Which is more accurate Master test kit or Test strips ?

LKelly
  • #1
Reason I ask is I've used both and they are never the same when it comes to pH.
 
SparkyJones
  • #3
Neither. Truthfully the test strips work and easy, hit or miss on accuracy or contamination.

the liquid tests work, more complicated prone to operator errors, hit or miss on accuracy or contamination also.

Real deal precise water testing ain't cheap at all for the equipment or the reagents.

Things you really need a test for. making sure a tank is cycled, that Ammonia and nitrites are gone only nitrates are appearing. If you know what you are doing and why, after that point the testing isn't necessary really. More cost effective and simpler just to resign yourself to a routine water change and cleaning schedule that works so you keep nitrates low and the tank clean.

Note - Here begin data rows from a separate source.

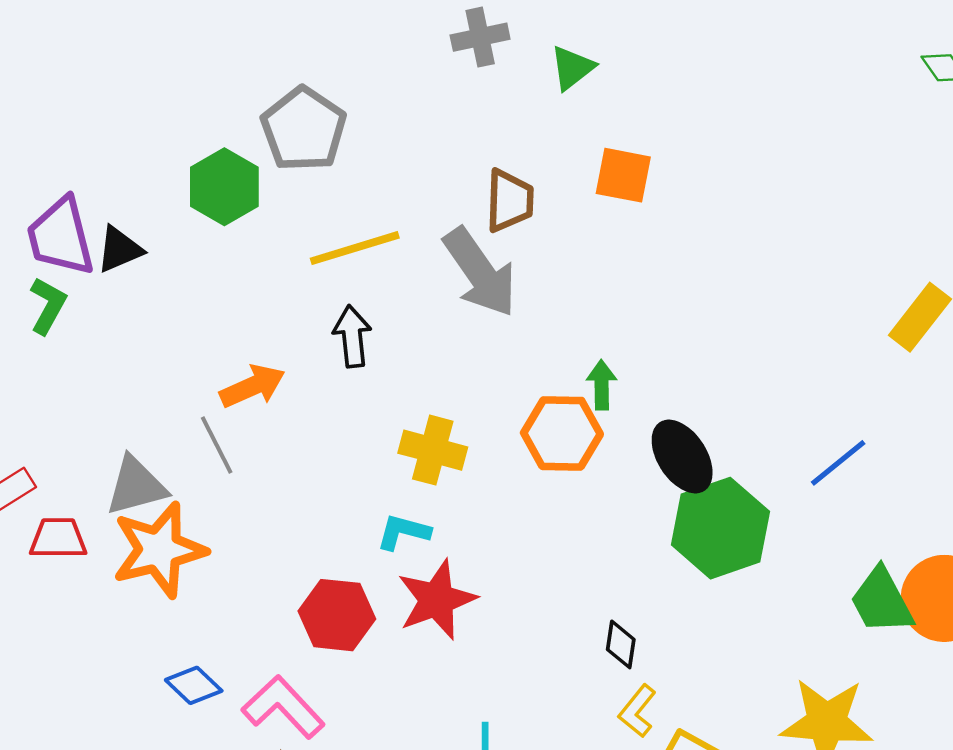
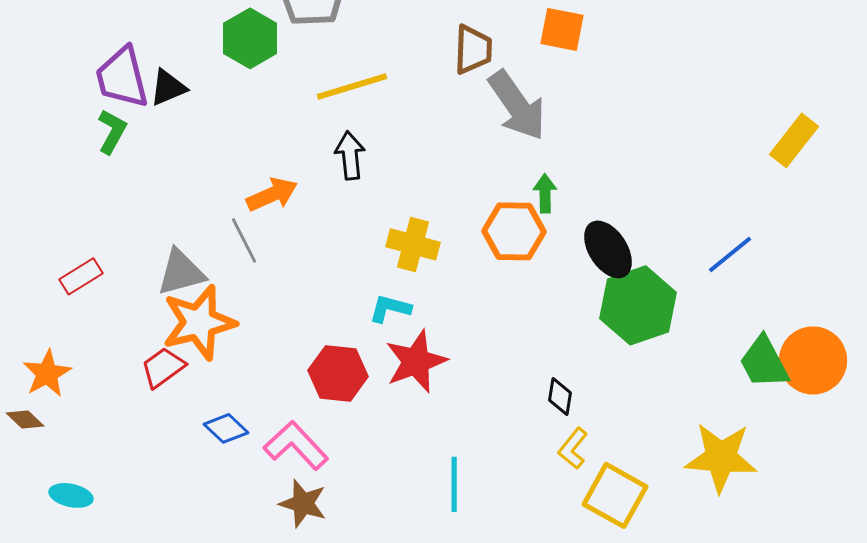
gray arrow: (480, 272) -> (517, 105), moved
red trapezoid: (58, 538) -> (163, 367), moved, turned -36

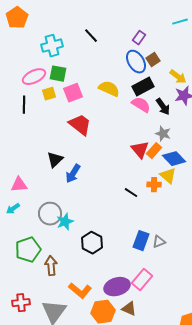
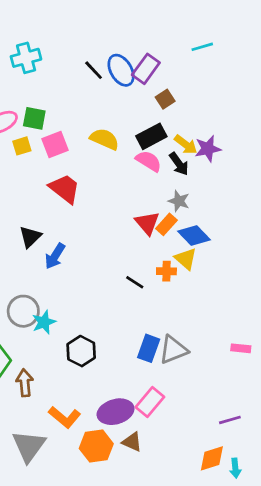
black line: (91, 36) -> (94, 70), moved
purple rectangle: (139, 38) -> (146, 69), size x1.5
cyan cross: (52, 46) -> (26, 58), moved
blue ellipse: (136, 62) -> (121, 70), moved
yellow arrow: (178, 77) -> (186, 145), moved
gray triangle: (159, 242) -> (173, 350), size x1.6

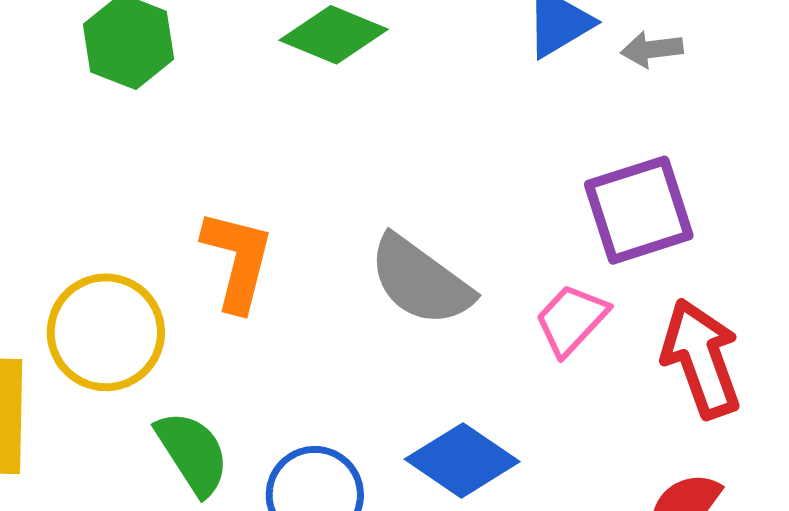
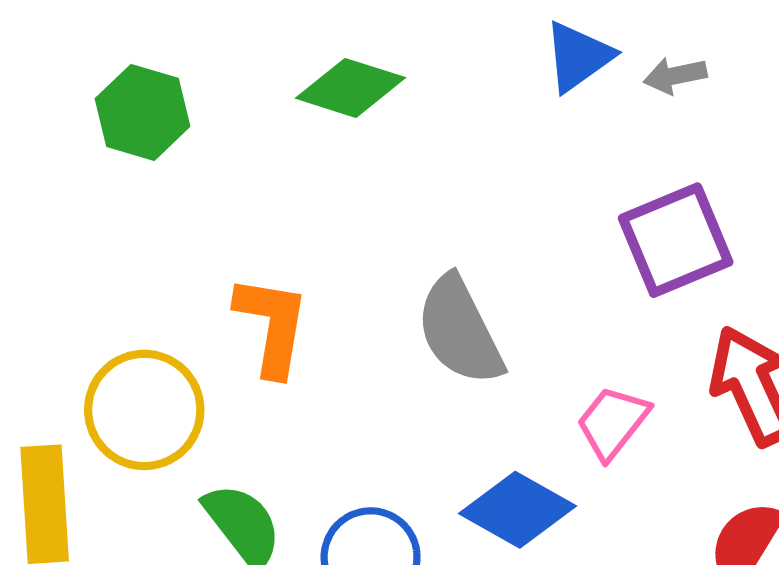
gray semicircle: (420, 281) -> (460, 331), turned 32
pink trapezoid: (571, 320) -> (613, 422), moved

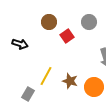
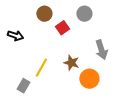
brown star: (70, 81) -> (71, 63), moved

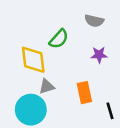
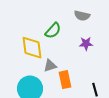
gray triangle: (47, 86) -> (50, 66), moved
orange rectangle: (84, 93) -> (65, 80), moved

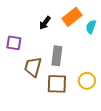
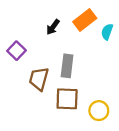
purple square: (14, 43) -> (16, 51), turned 35
yellow circle: (87, 81) -> (99, 111), moved

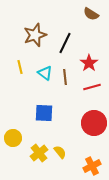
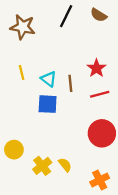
brown star: (35, 35) -> (23, 27), moved, turned 30
black line: (65, 43) -> (66, 16), moved
blue square: (44, 113) -> (48, 104), moved

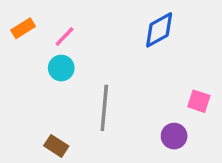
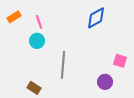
pink line: (65, 36) -> (39, 22), turned -64

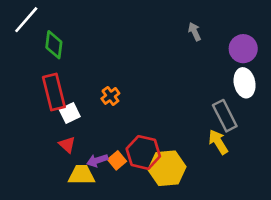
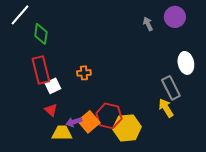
purple circle: (243, 49) -> (175, 17), moved
orange cross: (110, 96) -> (84, 73), turned 32
orange square: (117, 160) -> (89, 122), size x1.5

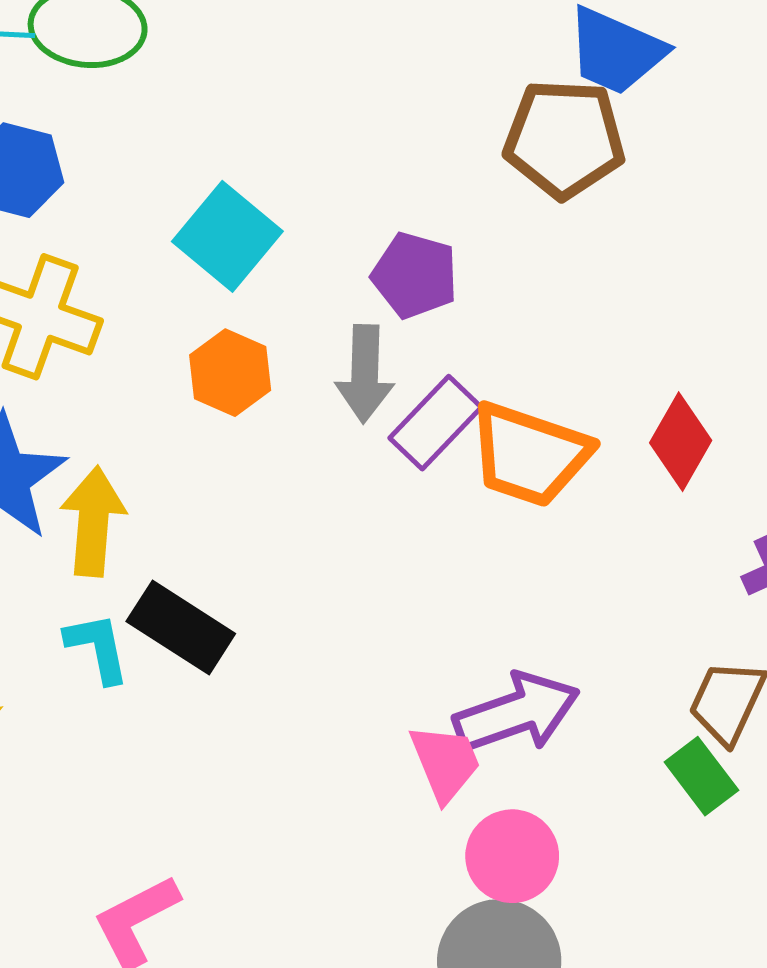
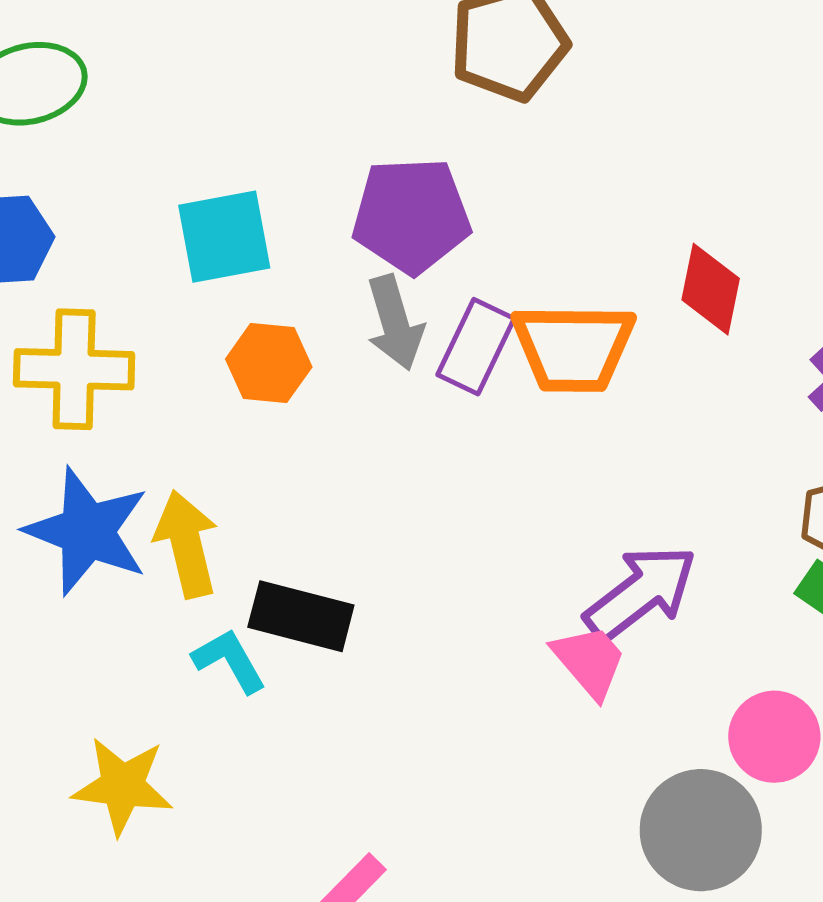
cyan square: (227, 236) -> (224, 237), turned -32
purple pentagon: (415, 275) -> (411, 215), size x1.4
pink circle: (512, 856) -> (774, 737), moved

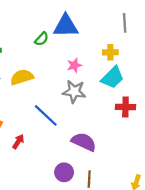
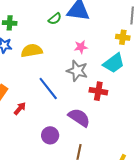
yellow cross: (110, 52) -> (123, 37), moved
red cross: (125, 107) -> (98, 91), moved
purple circle: (64, 172) -> (50, 135), moved

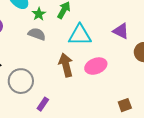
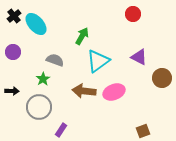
green star: (39, 14) -> (43, 79), moved
cyan triangle: (80, 35) -> (98, 61), turned -35
brown arrow: (66, 65) -> (84, 91), turned -70

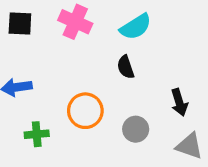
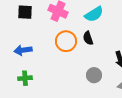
orange circle: (85, 111) -> (66, 41), moved
green cross: (37, 134) -> (25, 78), moved

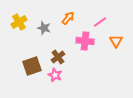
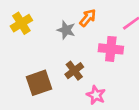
gray star: (44, 28) -> (66, 30), moved
pink star: (55, 75) -> (96, 95), moved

For that reason, a person really doesn't need a whole lot of testing ability once they are over the start up hump and if a person is patient, don't even need testing for that, you can just say " it will be cycled in a quarter year, meh" and stick to the routine maintenence, the way it was done fish in cycling and no test kits, water change, water change and when in doubt, water change.

And whether it's a test strip or a liquid test, it's a "total" test. Total chlorine, total ammonia, total nitrates, ect. It's not a "free" test, it's really not meant to be "accurate" becuase as an example it lumps bound and free ammonia or chlorine in the same test even though you'd only have to really worry about the free component, not the bound component.

Either one is fine, like nitrates test, it goes 20-40-80-160.... all colors really close, and ppm is doubling for each color, not exactly accurate regardless of which test you use, and if you happen to be colorblind, absolutely useless I'd suppose hahaaha.
 
MacZ
  • #4
Neither.
Regardless of brands, all commercially available tests in the aquarium industry are only accurate (do they deliver correct results?) to a degree and the precision (how fine is the scale?) also usually leaves a lot to be desired.

Additionally strip and drip tests both have a number of factors that can produce unintended user error.
Strips are usually left completely wet causing test fields to mix and hence to void the results.
Drip tests tend to lose reliability as well, insufficient shaking of the bottle with indicator fluid or too much/little water in the test tube can shift the results additionally.

For example a pH drip test will show erratic results if used on water with a KH below 2° and otherwise the the accuracy is +/- 0.5 pH points. Considering the scales that come with many test kits the precision is not able to counter this.

If you want absolute accuracy and full precision: Get laboratory grade test kits or meters.

Edit: LOL. Sparky, we did it again. :D
 
Renn242
  • #5
Reason I ask is I've used both and they are never the same when it comes to pH.
API master is a bit better imo from my exiperience but yeah lab grade will always be more accurate than both
 
Lucy
  • #6
Not gonna over complicate the question. :)
From experience I'd go with a liquid kit (I use API) over strips.
 
Dunk2
  • #7
StarGirl
  • #8
Ive never used the strips only the API liquid. So I guess I trust it most.